If the US completely pulverises the resistance it would encourage those in the Administration - and more broadly in the powerful circles of business and government which really matter - in their aggressive pursuit of global empire. Of course, the rhetoric used to support this would not be that of "empire". As with Iraq itself, it would be justified by a crusade for the "extension of democracy" - what journalist Michael Ignatieff, himself a supporter of the American occupation, conceded was "...the incurable delusion of imperial rulers that the 'lesser breeds' aspired only to be versions of themselves."

A quick and easy victory for the Coalition in Iraq - a possibility which has now disappeared - could only mean that the US would try to lead more military attacks on countries which have offended it or which appear to constrain its power. Looking at the misery which the most powerful military in the world has visited on Iraq, is it any wonder that few in the Middle East want to see Bush and his friends succeed?

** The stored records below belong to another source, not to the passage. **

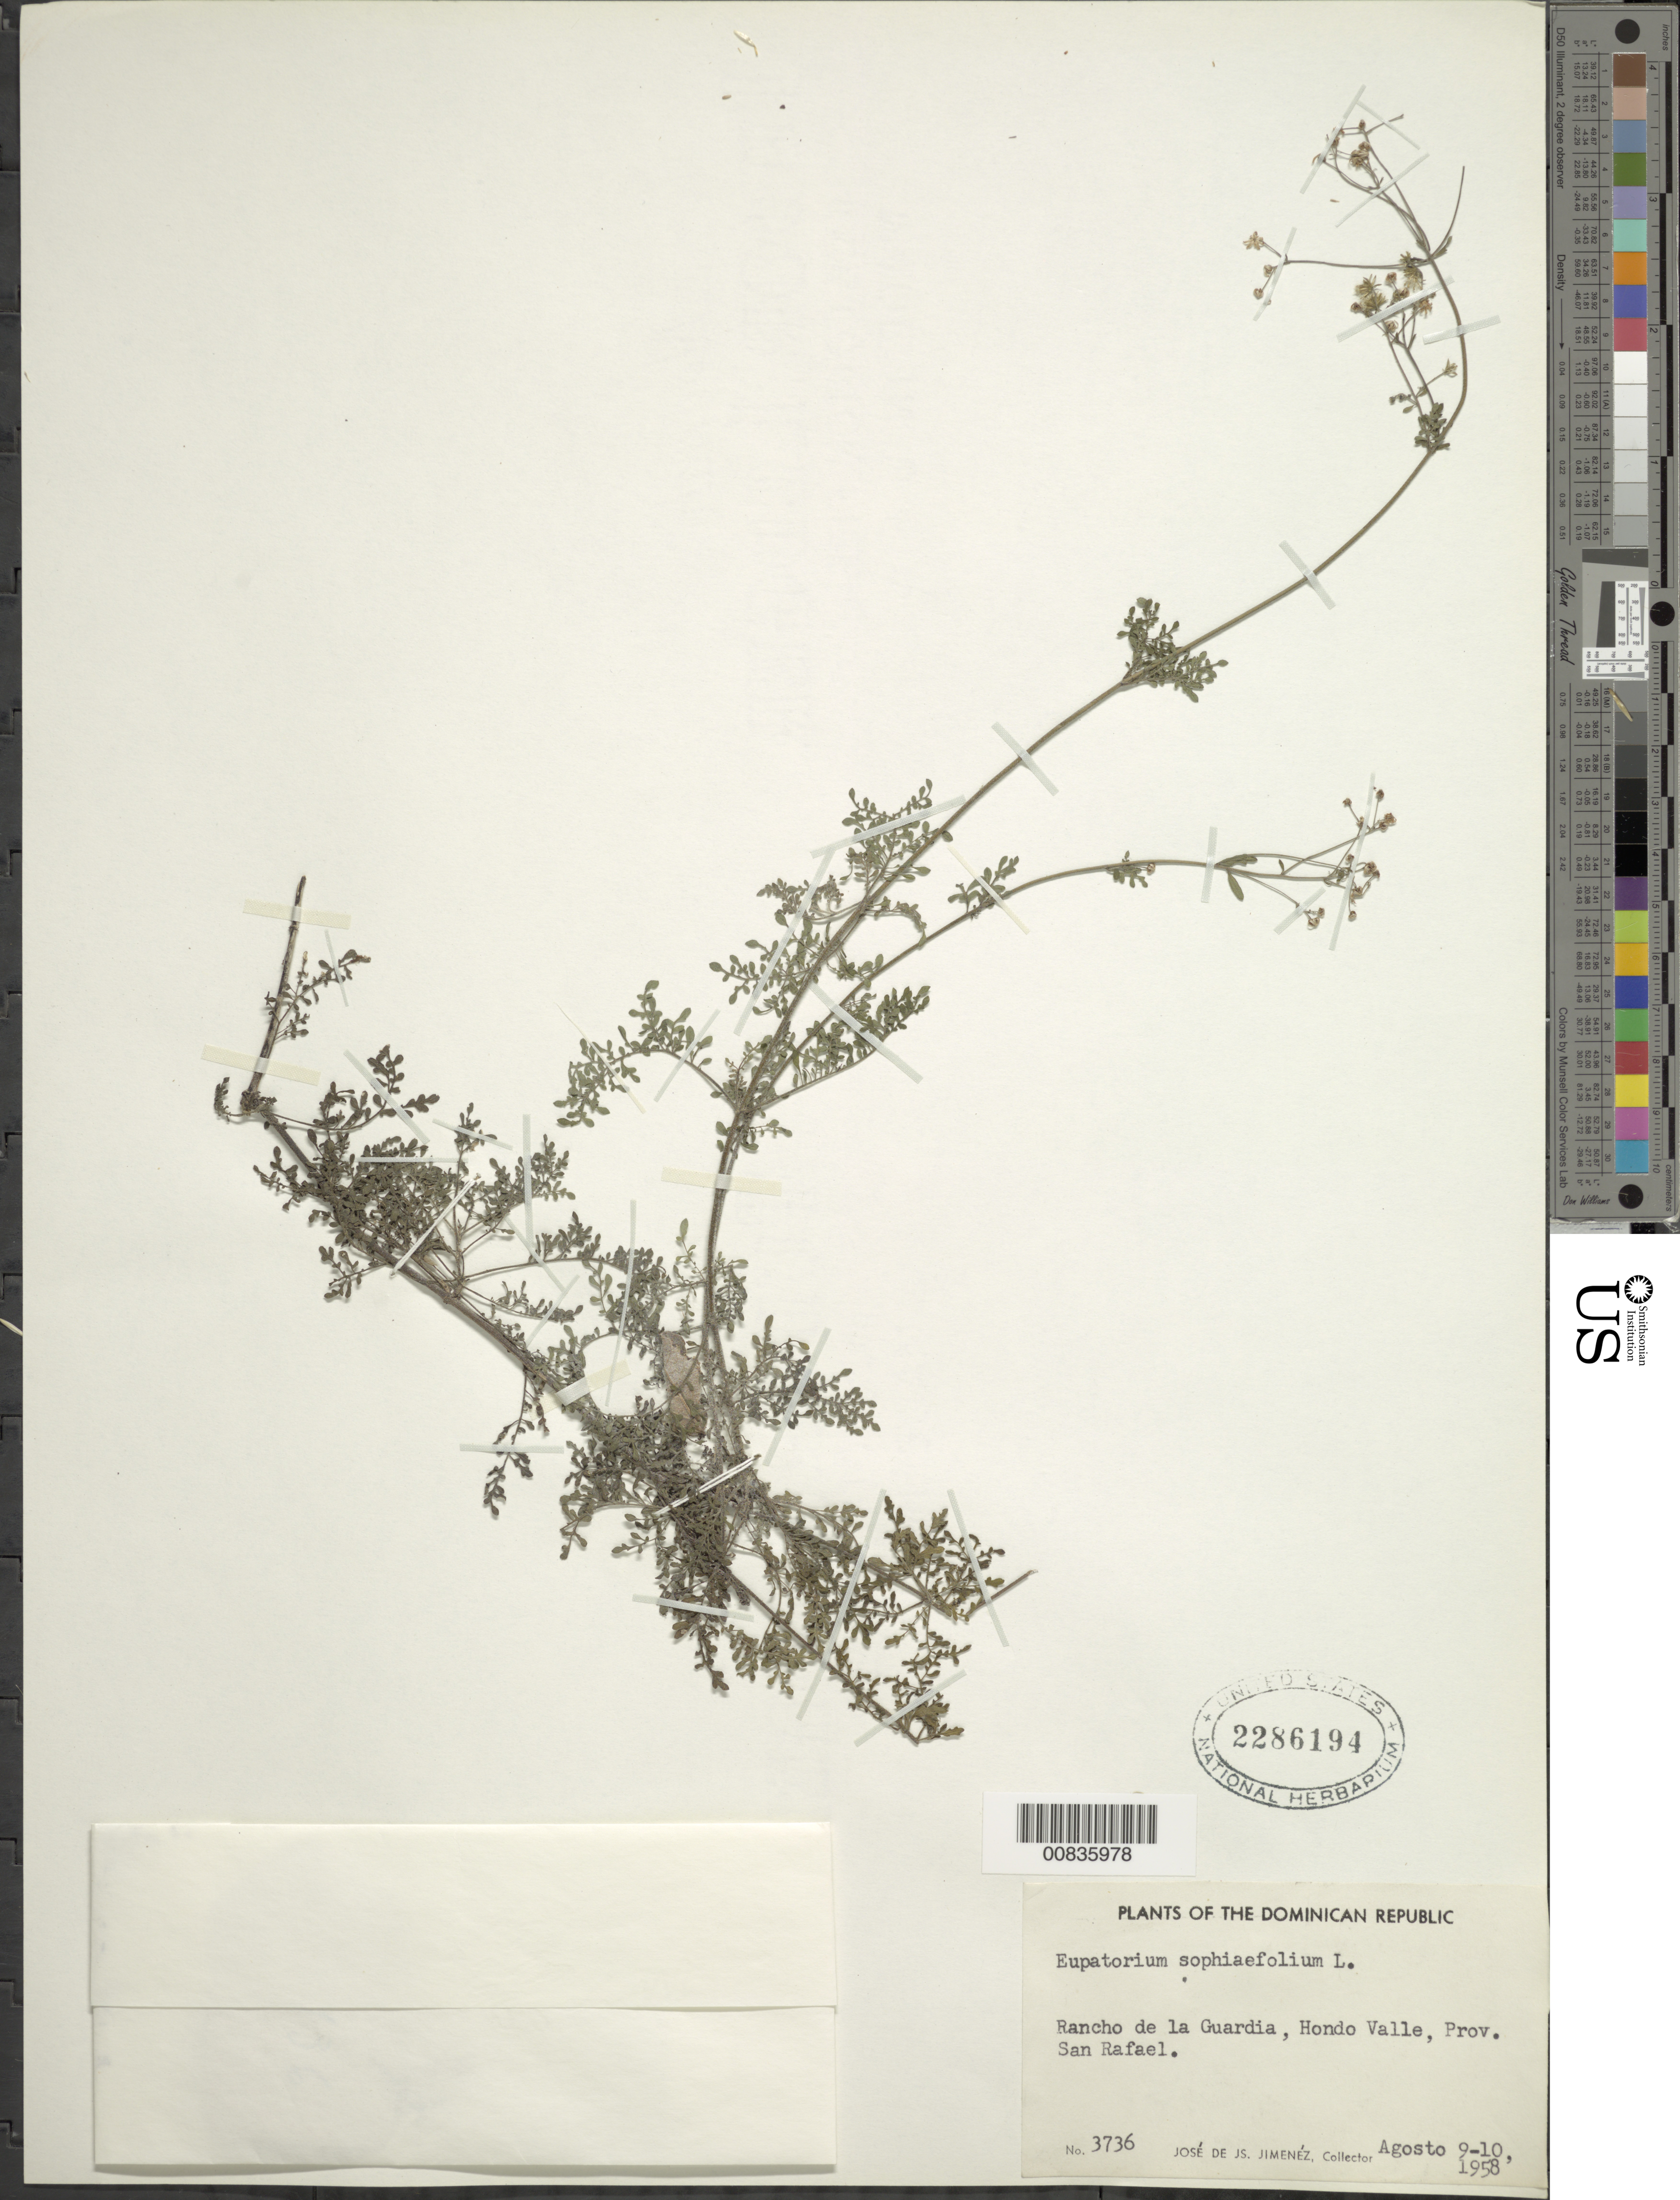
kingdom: Plantae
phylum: Tracheophyta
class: Magnoliopsida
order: Asterales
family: Asteraceae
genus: Eupatorina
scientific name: Eupatorina sophiaefolium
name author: (L.) R.M. King & H. Rob.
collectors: J. J. Jiménez Almonte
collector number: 3736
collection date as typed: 09 Aug 1958 to 10 Aug 1958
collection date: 1958-08-09/1958-08-10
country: Dominican Republic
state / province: Elias Piña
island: Hispaniola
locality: Rancho de la Guardia, Hondo Valle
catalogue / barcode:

When the Pew Global Attitudes Project surveyed 16,000 people in 20 countries in May 2003, majorities in seven of eight Muslim populations surveyed said they thought that the US might become a military threat to their countries. And these figures - gathered before the attack on Fallujah and before the daily horror of the occupation became a regular item on TV screens - do not include Syria or Iran, the most likely to experience a US attack if Bush succeeds in Iraq.

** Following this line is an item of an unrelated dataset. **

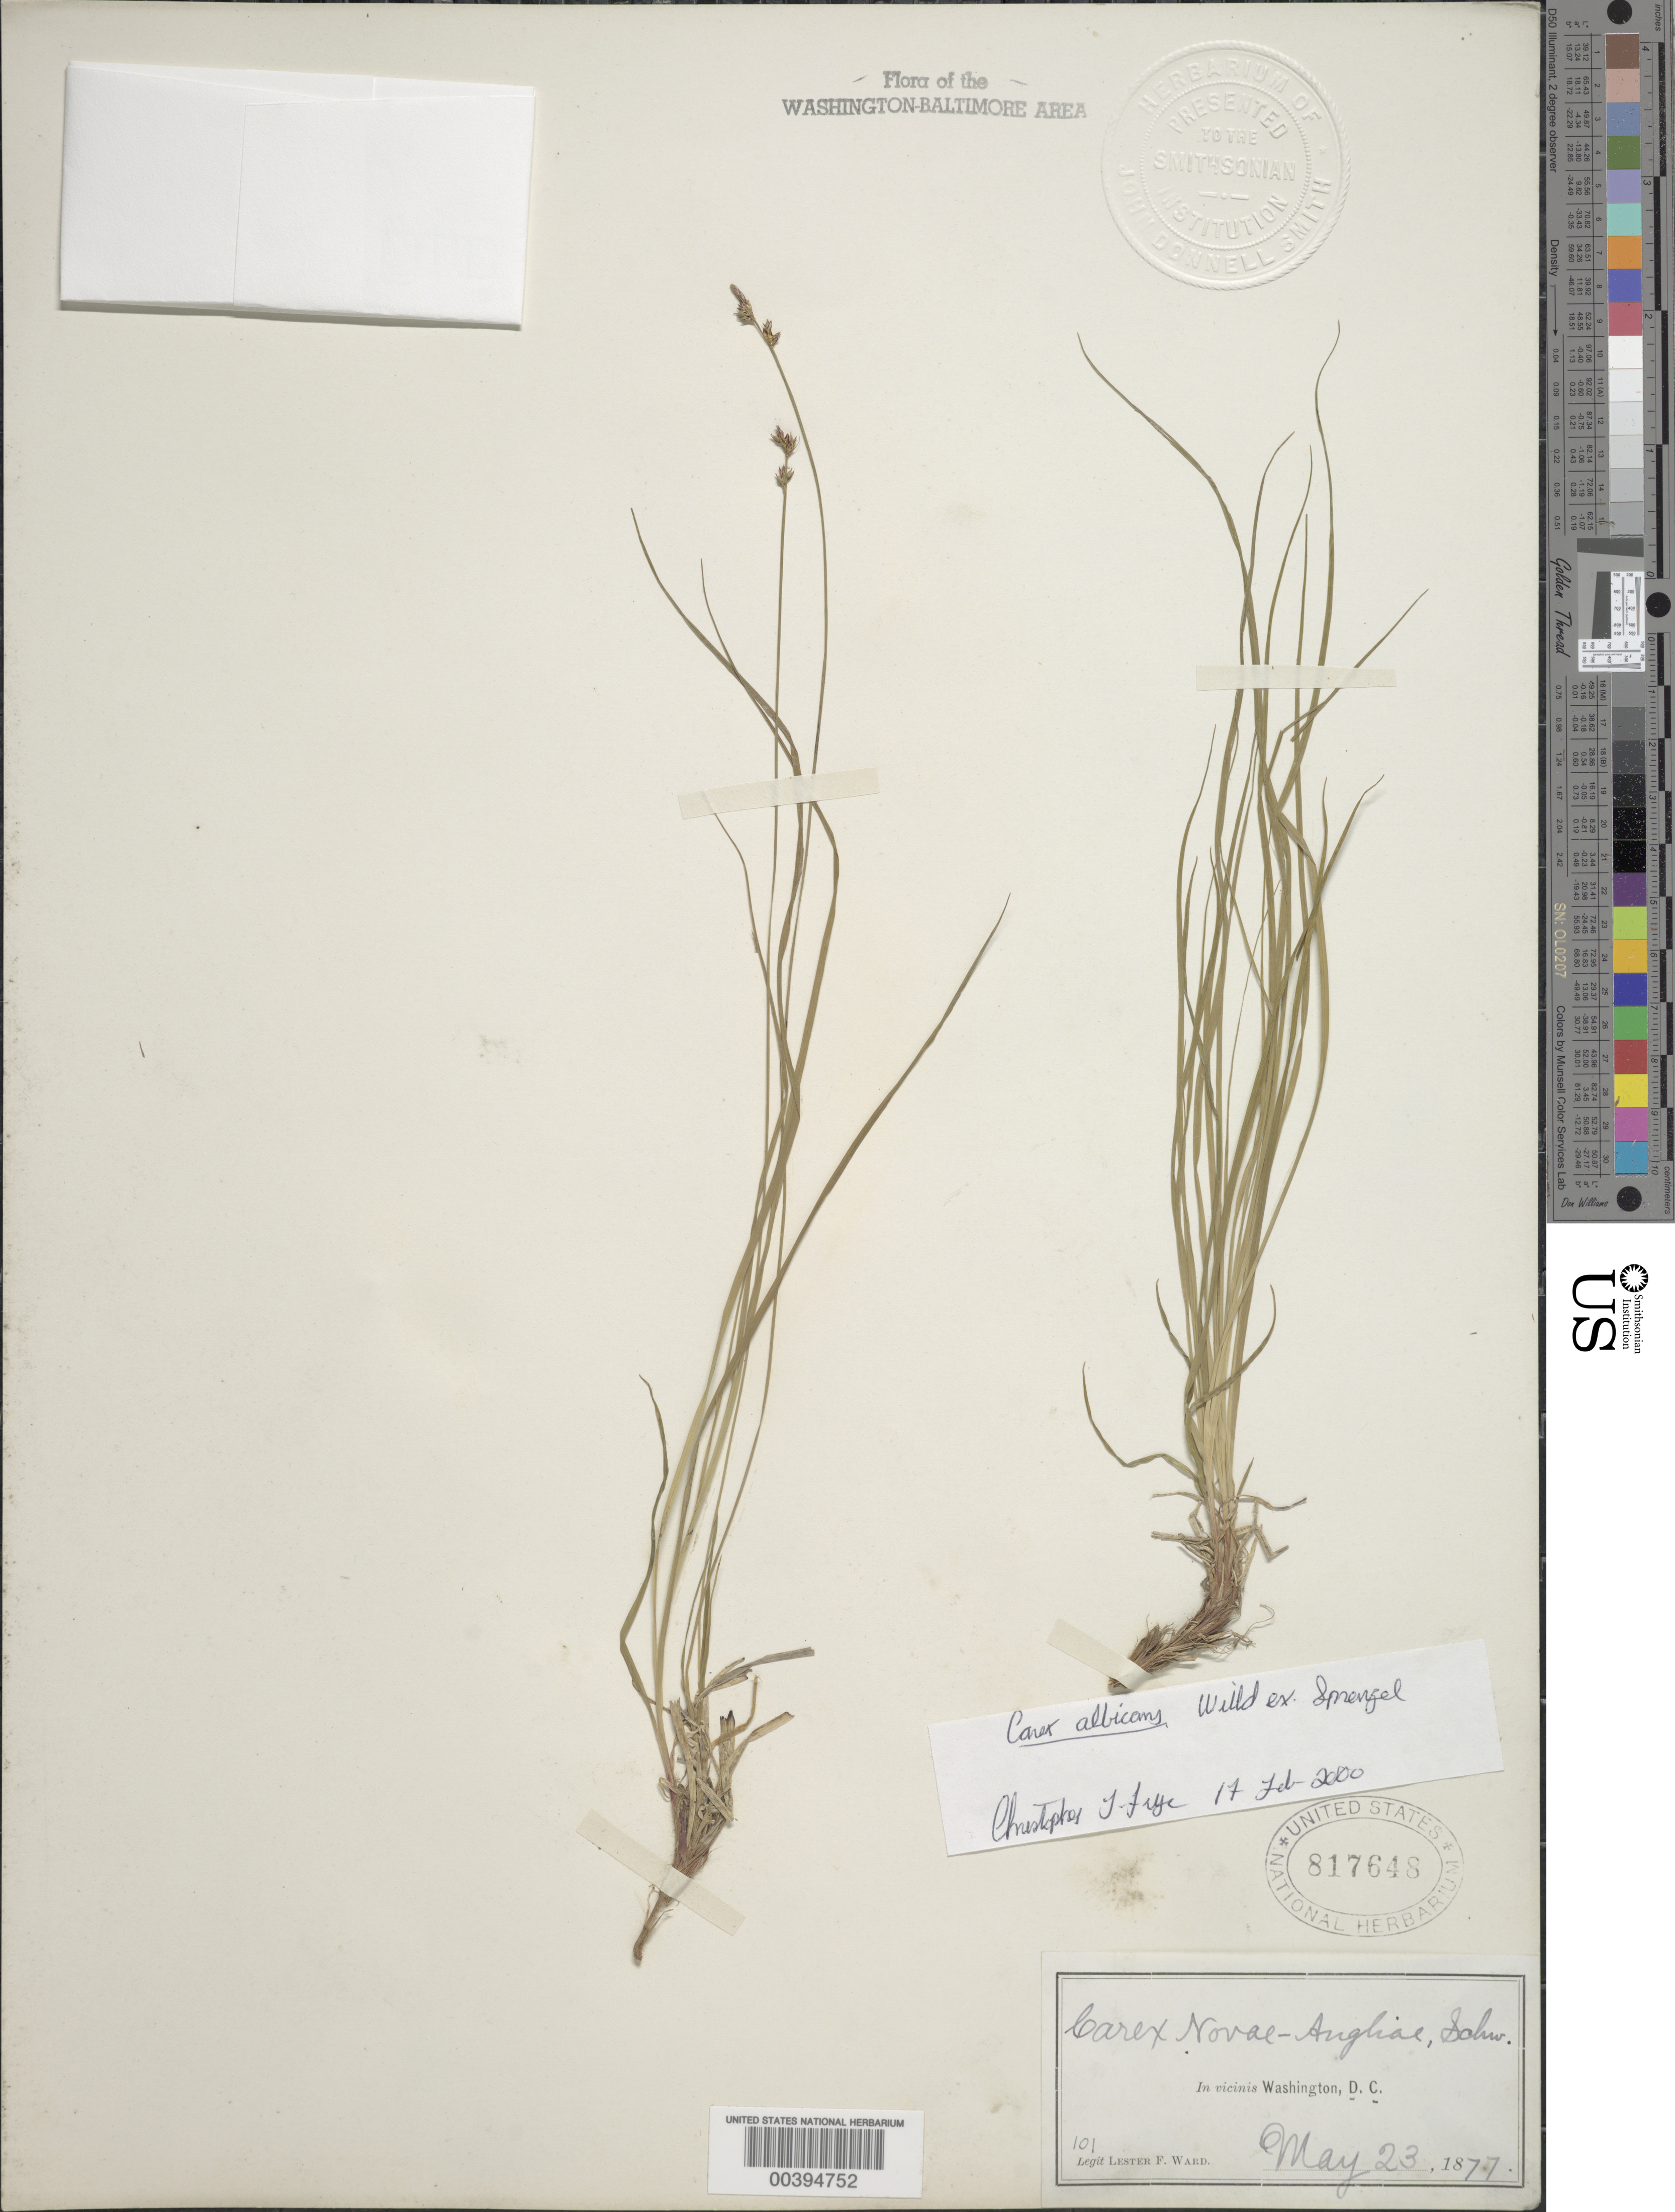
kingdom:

The insurgency itself cannot militarily defeat the Coalition forces. But what it can do is to raise the cost of the occupation to the point where the resistance in the West can mobilise, mount pressure on our governments and force them to get out of Iraq.

We do not support tactics such as beheading. But why has the Iraqi resistance resorted to these measures? There are two possible answers. Supporters of the occupation claim that these horrible tactics tell us about the insurgents themselves: that they are uncivilised, the most degraded examples of humanity - indeed they are hardly human at all. Therefore, they must be destroyed. It is morally necessary to do so.

The other possible answer is that the tactics of the resistance are themselves a product of Western intervention. The Coalition brings to the battlefield a vast array of weaponry. It can destroy a town like Fallujah from the air, with artillery and from the inside of tanks or covered in body armour. What can those who resist them do? Often they feel forced to use terror as a tactic. It was the same during the Algerian war for independence from the French, the Vietnamese fight for independence, the Palestinian struggle today and even, arguably, during the war waged by the American colonists for their independence.

But in any case, the death and destruction caused by the conventional weapons of the Coalition is vastly greater than any horror which the insurgents could possibly come up with. A study published in The Lancet in October estimated that 100,000 Iraqi civilians, mostly non-combatant women and children, had already been killed - and this excludes those who died in the attack on Fallujah.

As for the claim that Iraqis are still better off than before the war, a study by the Johns Hopkins Bloomberg School of Public Health in Baltimore found that the risk of death from violence for civilians in Iraq was now 58 times higher than before the war.

Those who set up the Abu Ghraib prison system and who shoot unarmed, wounded insurgents have no moral right to condemn anyone as barbaric - especially those whose country they have invaded. The very existence of the armed opposition on such a scale, despite the firepower arrayed against it, indicates that masses of Iraqis do not want the US and its allies there.